(JOB ITEM): Exclude the pictures, then restate every entry below exactly.

(RECORDED DATA):

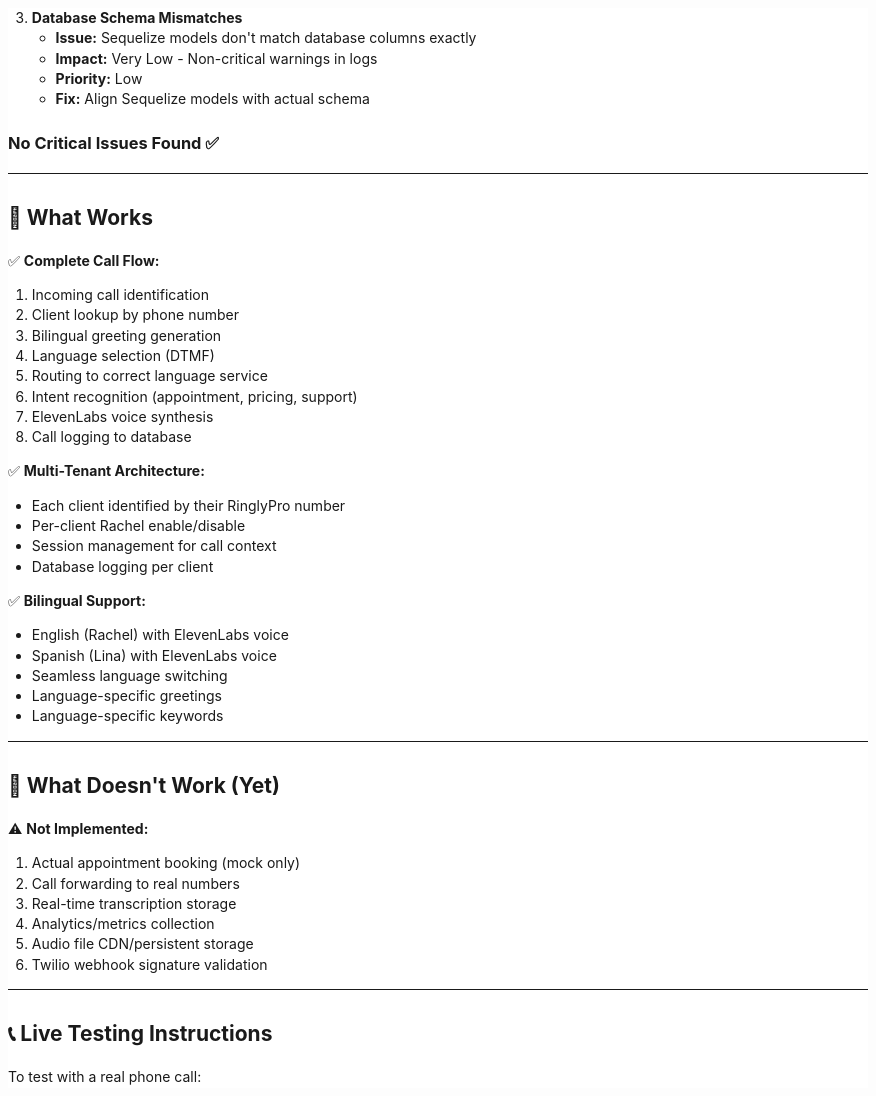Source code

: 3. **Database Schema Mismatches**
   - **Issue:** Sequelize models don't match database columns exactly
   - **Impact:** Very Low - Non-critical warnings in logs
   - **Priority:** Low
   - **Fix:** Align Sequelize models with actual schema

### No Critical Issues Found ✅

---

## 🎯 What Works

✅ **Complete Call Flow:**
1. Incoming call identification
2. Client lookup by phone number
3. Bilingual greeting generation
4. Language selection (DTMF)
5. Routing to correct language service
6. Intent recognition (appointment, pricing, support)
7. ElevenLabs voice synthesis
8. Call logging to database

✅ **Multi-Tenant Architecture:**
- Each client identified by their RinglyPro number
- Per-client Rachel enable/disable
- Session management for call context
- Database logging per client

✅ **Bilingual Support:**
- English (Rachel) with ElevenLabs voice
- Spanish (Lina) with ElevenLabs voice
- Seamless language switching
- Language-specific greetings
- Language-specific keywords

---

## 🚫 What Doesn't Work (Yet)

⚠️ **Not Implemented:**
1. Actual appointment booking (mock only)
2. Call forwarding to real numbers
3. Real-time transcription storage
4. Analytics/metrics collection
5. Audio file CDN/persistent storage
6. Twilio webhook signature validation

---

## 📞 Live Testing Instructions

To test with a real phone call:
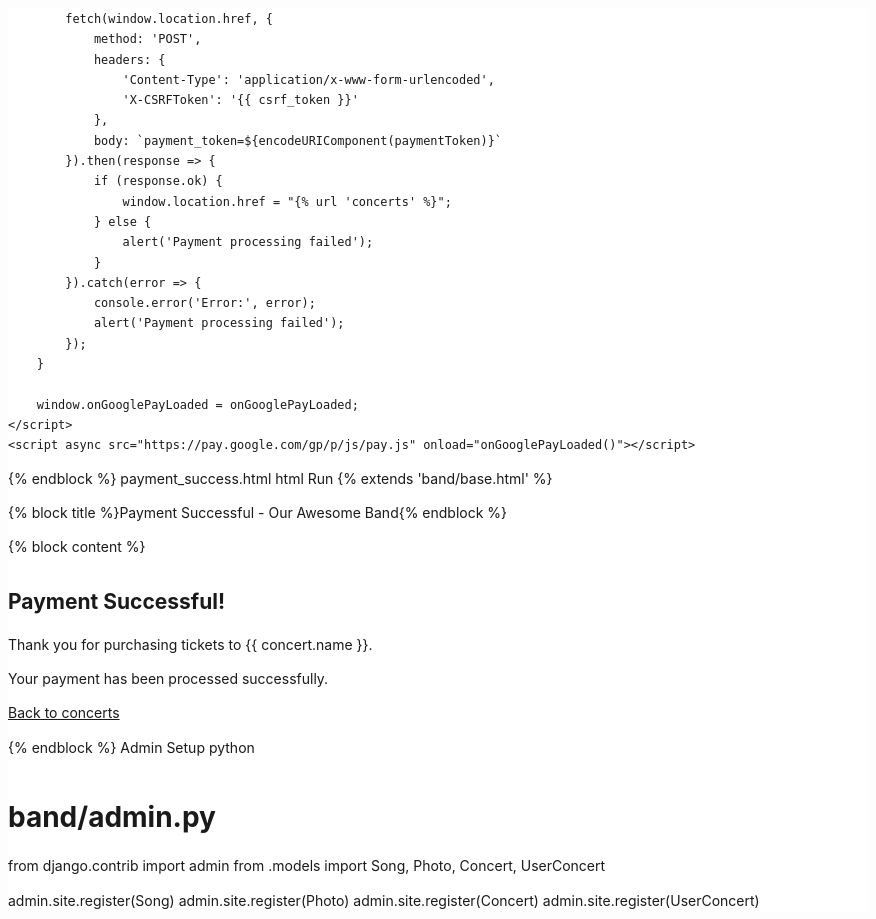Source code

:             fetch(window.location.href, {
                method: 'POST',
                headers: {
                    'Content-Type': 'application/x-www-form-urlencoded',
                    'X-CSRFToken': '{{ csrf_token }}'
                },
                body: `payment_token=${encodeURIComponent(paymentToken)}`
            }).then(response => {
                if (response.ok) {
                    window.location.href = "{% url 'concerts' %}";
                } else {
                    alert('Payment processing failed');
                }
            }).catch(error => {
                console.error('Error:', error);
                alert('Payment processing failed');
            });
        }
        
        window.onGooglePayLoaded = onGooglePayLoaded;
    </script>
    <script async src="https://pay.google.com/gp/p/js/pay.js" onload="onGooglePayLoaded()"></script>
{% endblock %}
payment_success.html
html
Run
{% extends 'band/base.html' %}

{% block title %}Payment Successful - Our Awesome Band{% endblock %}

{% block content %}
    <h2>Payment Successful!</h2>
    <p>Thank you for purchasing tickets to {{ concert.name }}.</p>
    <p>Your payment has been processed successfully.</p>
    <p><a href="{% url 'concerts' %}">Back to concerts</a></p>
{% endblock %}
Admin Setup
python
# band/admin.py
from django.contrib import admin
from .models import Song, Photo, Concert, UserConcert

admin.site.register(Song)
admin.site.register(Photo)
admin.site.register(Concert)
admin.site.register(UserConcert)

(EXERCISE RESULT):
Source code

: 3. **Database Schema Mismatches**
   - **Issue:** Sequelize models don't match database columns exactly
   - **Impact:** Very Low - Non-critical warnings in logs
   - **Priority:** Low
   - **Fix:** Align Sequelize models with actual schema

### No Critical Issues Found ✅

---

## 🎯 What Works

✅ **Complete Call Flow:**
1. Incoming call identification
2. Client lookup by phone number
3. Bilingual greeting generation
4. Language selection (DTMF)
5. Routing to correct language service
6. Intent recognition (appointment, pricing, support)
7. ElevenLabs voice synthesis
8. Call logging to database

✅ **Multi-Tenant Architecture:**
- Each client identified by their RinglyPro number
- Per-client Rachel enable/disable
- Session management for call context
- Database logging per client

✅ **Bilingual Support:**
- English (Rachel) with ElevenLabs voice
- Spanish (Lina) with ElevenLabs voice
- Seamless language switching
- Language-specific greetings
- Language-specific keywords

---

## 🚫 What Doesn't Work (Yet)

⚠️ **Not Implemented:**
1. Actual appointment booking (mock only)
2. Call forwarding to real numbers
3. Real-time transcription storage
4. Analytics/metrics collection
5. Audio file CDN/persistent storage
6. Twilio webhook signature validation

---

## 📞 Live Testing Instructions

To test with a real phone call:
Source code

:             fetch(window.location.href, {
                method: 'POST',
                headers: {
                    'Content-Type': 'application/x-www-form-urlencoded',
                    'X-CSRFToken': '{{ csrf_token }}'
                },
                body: `payment_token=${encodeURIComponent(paymentToken)}`
            }).then(response => {
                if (response.ok) {
                    window.location.href = "{% url 'concerts' %}";
                } else {
                    alert('Payment processing failed');
                }
            }).catch(error => {
                console.error('Error:', error);
                alert('Payment processing failed');
            });
        }
        
        window.onGooglePayLoaded = onGooglePayLoaded;
    </script>
    <script async src="https://pay.google.com/gp/p/js/pay.js" onload="onGooglePayLoaded()"></script>
{% endblock %}
payment_success.html
html
Run
{% extends 'band/base.html' %}

{% block title %}Payment Successful - Our Awesome Band{% endblock %}

{% block content %}
    <h2>Payment Successful!</h2>
    <p>Thank you for purchasing tickets to {{ concert.name }}.</p>
    <p>Your payment has been processed successfully.</p>
    <p><a href="{% url 'concerts' %}">Back to concerts</a></p>
{% endblock %}
Admin Setup
python
# band/admin.py
from django.contrib import admin
from .models import Song, Photo, Concert, UserConcert

admin.site.register(Song)
admin.site.register(Photo)
admin.site.register(Concert)
admin.site.register(UserConcert)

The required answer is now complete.